Our PhD research projects are aimed at improving the understanding of emerging risks and to evaluate new approaches and technologies, which we can translate into novel science-based evidence and solutions for both government and industry customers. By working in partnership with academia, we are able to bring in fresh thinking and maintain a strong contact with cutting-edge science, which in turn helps us to build new expertise and capabilities.
Our PhD programme is also an essential means to develop the next generation and foster new talent. We are proud of the fact that many former Fera students now have successful careers within our sector, including a significant number who have remained with us and become part of Fera’s science team.Current PhDs Available
PhD topics cover agri-food and environmental research, and a selection of our current PhD research project abstracts can be seen below.
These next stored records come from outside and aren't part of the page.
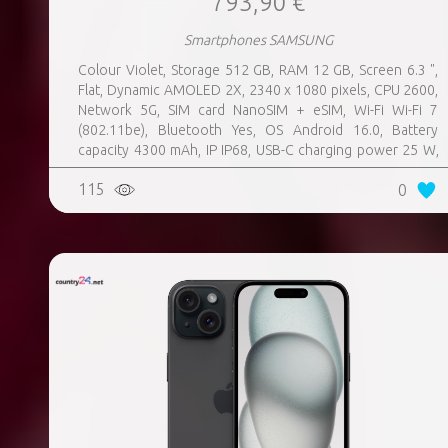
793,90 €
Smartphones SAMSUNG
Colour Violet, Storage 512 GB, RAM 12 GB, Screen 6.3 ",
Flat, Dynamic AMOLED 2X, 2340 x 1080 pixels, CPU 2600,
Network 5G, SIM card NanoSIM + eSIM, Wi-Fi Wi-Fi 7
(802.11be), Bluetooth Yes, OS Android 16.0, Battery
capacity 4300 mAh, IP IP68, USB-C charging power 25 W,
Weight 167 g, Weight 0.167 kg
115
0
Fruit and vegetable consumption is
increasingly being recognised as an important transmission route of
foodborne disease. This project aims to develop testing approaches to
indicate the potential for pathogens (bacteria, viruses and parasites)
presence in fresh produce by employing Next-Generation Sequencing (NGS)
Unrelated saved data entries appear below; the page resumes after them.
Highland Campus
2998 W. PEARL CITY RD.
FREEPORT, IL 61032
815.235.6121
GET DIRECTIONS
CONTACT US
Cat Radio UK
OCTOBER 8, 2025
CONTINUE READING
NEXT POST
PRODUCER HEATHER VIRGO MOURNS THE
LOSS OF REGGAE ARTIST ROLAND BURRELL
This project explores the role of cryptic viral infections in altering the tolerance of crops towards multiple biotic and abiotic stresses.
Slugs are damaging pests of UK crops and control is achieved using molluscicidal pellets. Current pellets are inefficient and polluting and improvements to their design are urgently required. The project’s aim is to generate the knowledge required to develop new pellet formulations that give better and safer slug control.
Plants adapt in response to change in environmental conditions and studies show that this phenotypic plasticity also has co-evolved in response to soil microbiota (e.g microbes and viruses). In this project we aim to quantify the influence of soil microbiota and viruses on plant phenotypic plasticity (growth development) and its effect on plant fitness and final yield in potatoes.
Registration of biomolecules (proteins or RNA) for crop protection requires an environmental fate assessment. This project will use state-of-the-art methods such as RNA amplification and sequencing, laser-scanning confocal microscopy and liquid chromatography high resolution mass spectrometry to investigate the sorption coefficients and biodegradation rates of macromolecule biopesticides in agricultural soils.
We will explore the potential for vitamin D enriched eggs to improve vitamin D status and improve health in UK consumers. This will be done by conducting: (i) a dietary intervention study in high risk population subgroups viz. young Caucasian and South Asian adults and (ii) an in-depth qualitative exploration of their attitudes and acceptance of such foods as part of the diet.